Mais um amigo: este fez o resto da caminhada comigo!
Lameirão: ligeireza e vida!
Fontes Lares: pedras que respiram histórias e estórias
Fontes Lares: nascente
da melhor água da zona
Fontes Lares: a energia da terra emana do barroco "sagrado" ...
... e entregamo-nos à Natureza purificadora!
Adeus Fontes Lares
Vale de Espinho, do Areeiro, 22.11.2011 - Não é um adeus, é só um até breve!
Das Fontes Lares a casa "voei": 3,5 km em meia hora foi uma boa média... :) Tinha feito 17,5 km nesta jornada. À tarde, ainda se formou um "grupo prospector", na demanda de um dos produtos da terra que nesta altura mais abundam: os tartulhos. Para os lados do Vale da Maria, a recolha ainda rendeu ... e vai dar para amanhã levar para Lisboa, já que esta semana no "retiro espiritual" raiano ... terminou.

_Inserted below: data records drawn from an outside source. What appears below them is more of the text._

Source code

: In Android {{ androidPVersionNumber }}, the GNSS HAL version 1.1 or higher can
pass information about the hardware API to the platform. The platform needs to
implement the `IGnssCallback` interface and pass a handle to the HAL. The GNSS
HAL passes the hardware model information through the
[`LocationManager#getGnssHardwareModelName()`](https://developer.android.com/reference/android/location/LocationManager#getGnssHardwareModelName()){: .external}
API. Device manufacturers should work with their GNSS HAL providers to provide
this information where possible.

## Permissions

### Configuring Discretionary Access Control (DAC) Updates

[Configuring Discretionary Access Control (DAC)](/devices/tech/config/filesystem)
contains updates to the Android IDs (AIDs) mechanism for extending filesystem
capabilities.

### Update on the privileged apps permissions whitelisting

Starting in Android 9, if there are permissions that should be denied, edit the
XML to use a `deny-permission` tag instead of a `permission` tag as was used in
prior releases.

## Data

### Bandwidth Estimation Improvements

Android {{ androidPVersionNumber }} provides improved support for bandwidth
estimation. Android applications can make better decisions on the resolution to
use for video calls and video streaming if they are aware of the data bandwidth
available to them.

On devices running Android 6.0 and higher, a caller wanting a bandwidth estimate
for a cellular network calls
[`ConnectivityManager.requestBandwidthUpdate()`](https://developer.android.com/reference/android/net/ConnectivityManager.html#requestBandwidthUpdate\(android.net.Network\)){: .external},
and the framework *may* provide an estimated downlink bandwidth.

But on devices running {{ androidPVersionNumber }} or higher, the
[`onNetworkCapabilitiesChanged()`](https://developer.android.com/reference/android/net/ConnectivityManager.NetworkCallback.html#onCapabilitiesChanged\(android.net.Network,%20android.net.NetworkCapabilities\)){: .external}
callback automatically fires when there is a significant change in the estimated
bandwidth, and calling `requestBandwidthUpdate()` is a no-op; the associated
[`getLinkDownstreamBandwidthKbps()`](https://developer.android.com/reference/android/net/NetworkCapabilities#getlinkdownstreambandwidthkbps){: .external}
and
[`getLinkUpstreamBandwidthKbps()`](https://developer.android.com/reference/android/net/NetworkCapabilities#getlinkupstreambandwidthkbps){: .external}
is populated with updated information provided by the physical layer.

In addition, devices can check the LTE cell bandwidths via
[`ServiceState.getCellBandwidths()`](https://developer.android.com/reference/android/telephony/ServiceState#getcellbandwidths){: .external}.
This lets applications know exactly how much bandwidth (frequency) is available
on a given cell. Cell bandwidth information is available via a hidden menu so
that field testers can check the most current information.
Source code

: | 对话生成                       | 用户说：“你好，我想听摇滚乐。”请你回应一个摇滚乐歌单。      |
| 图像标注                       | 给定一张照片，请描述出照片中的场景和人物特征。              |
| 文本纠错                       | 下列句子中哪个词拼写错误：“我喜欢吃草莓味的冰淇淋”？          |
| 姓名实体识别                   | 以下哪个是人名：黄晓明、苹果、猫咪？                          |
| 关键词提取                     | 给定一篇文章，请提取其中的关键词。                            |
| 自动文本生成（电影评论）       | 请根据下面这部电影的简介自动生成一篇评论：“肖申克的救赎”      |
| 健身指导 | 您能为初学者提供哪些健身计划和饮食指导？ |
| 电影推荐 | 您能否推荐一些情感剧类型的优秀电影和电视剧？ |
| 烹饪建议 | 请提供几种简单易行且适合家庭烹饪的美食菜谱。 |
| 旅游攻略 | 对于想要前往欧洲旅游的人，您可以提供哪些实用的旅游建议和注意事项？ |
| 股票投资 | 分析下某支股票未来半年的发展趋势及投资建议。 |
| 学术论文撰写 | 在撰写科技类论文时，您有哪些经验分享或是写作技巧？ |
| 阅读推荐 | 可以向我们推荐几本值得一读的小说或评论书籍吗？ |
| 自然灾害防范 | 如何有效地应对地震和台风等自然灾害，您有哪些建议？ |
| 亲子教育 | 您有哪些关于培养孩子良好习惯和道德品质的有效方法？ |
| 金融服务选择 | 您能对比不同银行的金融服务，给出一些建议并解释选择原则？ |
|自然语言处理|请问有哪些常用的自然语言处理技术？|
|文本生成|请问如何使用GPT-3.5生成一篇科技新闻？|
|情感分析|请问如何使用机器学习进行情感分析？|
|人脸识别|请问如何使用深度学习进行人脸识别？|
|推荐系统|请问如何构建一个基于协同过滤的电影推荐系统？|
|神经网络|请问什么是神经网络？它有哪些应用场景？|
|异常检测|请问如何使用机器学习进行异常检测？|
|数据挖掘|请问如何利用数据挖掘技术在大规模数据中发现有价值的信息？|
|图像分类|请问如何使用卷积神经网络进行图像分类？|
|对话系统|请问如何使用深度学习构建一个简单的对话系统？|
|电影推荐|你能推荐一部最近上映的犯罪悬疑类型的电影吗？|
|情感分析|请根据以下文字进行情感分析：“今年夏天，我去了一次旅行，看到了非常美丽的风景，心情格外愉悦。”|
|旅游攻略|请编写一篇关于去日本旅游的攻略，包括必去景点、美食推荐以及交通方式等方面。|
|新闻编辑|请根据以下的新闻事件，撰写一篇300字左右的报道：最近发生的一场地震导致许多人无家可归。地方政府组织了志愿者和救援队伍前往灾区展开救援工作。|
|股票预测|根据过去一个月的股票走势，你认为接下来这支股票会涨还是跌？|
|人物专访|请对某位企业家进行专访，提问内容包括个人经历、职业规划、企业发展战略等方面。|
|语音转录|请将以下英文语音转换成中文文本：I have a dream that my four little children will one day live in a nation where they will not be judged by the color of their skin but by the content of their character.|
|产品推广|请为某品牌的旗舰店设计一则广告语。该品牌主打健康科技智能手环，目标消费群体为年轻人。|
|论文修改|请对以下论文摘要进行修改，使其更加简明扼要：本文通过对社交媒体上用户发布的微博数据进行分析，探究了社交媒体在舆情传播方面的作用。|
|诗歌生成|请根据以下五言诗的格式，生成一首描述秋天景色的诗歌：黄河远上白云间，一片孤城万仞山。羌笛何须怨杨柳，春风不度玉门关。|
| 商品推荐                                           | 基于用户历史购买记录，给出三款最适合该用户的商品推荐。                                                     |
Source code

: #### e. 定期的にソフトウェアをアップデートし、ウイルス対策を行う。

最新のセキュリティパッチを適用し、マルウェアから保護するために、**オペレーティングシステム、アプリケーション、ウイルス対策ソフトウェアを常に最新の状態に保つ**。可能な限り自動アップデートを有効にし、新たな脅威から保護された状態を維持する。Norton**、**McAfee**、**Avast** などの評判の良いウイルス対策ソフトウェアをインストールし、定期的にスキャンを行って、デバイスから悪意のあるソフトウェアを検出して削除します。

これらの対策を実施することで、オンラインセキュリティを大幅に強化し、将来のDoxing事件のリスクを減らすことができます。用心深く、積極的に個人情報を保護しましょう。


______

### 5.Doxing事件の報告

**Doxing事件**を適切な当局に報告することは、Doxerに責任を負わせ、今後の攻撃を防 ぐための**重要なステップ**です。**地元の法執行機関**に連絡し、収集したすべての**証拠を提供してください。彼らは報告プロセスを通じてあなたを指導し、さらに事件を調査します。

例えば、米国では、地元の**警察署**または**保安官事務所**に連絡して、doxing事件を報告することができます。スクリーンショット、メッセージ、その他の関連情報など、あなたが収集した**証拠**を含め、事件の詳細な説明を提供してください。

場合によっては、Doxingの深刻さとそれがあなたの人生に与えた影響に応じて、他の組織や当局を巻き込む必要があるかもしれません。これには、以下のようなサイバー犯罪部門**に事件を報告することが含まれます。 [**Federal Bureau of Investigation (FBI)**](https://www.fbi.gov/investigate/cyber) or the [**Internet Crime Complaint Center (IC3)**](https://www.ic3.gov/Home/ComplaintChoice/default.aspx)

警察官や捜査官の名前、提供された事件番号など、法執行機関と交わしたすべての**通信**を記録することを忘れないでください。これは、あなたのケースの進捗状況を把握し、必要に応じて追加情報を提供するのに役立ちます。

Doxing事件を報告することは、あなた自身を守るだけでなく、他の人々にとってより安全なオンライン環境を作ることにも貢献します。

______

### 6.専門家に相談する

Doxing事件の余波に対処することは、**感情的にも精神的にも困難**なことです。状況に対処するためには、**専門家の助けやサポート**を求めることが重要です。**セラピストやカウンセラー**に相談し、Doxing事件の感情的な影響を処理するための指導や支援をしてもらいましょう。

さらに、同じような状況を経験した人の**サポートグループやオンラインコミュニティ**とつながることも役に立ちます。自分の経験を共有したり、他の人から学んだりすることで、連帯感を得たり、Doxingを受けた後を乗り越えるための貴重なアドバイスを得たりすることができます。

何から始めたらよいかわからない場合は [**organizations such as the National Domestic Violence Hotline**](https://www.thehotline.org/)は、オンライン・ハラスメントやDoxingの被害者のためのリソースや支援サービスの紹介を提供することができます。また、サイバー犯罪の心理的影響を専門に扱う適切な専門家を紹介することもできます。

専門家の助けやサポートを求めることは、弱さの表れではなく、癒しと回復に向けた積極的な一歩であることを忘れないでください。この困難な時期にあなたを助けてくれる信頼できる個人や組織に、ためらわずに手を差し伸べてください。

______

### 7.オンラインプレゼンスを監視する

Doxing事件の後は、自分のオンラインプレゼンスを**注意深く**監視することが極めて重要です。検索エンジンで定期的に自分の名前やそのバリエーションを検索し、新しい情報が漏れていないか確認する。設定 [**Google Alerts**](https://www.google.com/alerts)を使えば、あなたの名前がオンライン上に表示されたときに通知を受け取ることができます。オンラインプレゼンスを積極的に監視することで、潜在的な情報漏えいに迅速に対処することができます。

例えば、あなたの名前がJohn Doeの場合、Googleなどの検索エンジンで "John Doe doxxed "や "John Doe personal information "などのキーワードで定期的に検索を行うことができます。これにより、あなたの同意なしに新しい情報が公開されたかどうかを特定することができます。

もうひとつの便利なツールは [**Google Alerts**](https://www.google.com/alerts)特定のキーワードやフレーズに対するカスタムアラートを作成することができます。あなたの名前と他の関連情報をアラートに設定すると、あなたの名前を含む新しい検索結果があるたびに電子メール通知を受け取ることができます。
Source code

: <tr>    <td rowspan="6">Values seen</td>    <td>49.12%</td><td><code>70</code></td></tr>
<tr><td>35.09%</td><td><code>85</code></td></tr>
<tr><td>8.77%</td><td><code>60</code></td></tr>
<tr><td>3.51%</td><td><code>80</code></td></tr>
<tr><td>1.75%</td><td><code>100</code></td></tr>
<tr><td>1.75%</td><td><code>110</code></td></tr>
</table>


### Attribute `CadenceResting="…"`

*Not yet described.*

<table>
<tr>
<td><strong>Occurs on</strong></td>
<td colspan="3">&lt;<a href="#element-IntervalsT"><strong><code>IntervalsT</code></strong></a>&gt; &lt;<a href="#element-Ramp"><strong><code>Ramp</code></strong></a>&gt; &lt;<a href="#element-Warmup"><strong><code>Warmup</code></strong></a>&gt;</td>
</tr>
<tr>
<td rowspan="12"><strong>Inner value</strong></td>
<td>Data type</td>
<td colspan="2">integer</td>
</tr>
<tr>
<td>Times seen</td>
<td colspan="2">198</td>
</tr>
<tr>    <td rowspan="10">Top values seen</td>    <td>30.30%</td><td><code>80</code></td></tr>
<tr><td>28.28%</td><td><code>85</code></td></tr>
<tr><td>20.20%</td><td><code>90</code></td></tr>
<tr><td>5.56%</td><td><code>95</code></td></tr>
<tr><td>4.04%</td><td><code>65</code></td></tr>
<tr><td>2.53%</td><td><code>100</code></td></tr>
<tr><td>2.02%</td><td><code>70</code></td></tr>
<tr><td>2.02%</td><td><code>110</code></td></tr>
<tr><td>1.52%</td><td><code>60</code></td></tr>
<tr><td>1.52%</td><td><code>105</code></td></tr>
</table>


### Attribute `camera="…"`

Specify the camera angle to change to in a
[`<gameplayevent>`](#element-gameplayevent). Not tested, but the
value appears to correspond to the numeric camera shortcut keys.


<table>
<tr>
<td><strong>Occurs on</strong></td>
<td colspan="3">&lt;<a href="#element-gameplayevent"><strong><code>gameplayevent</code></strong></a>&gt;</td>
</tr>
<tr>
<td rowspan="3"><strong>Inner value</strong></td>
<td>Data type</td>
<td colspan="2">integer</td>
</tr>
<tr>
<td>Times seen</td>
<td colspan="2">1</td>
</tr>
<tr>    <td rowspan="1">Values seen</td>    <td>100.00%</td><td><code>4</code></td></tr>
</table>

Ver o álbum de fotos completo
As duas caminhadas principais desta semana raiana

1 comentário:

White Angel disse...

Olá Zé,

Parabéns pelo texto, pelas fotos e pelo percurso. De repente até eu tive vontade de conhecer esse reino sagrado, essas ruínas e as historias que elas contem.

Beijinho e continuação de boas caminhadas.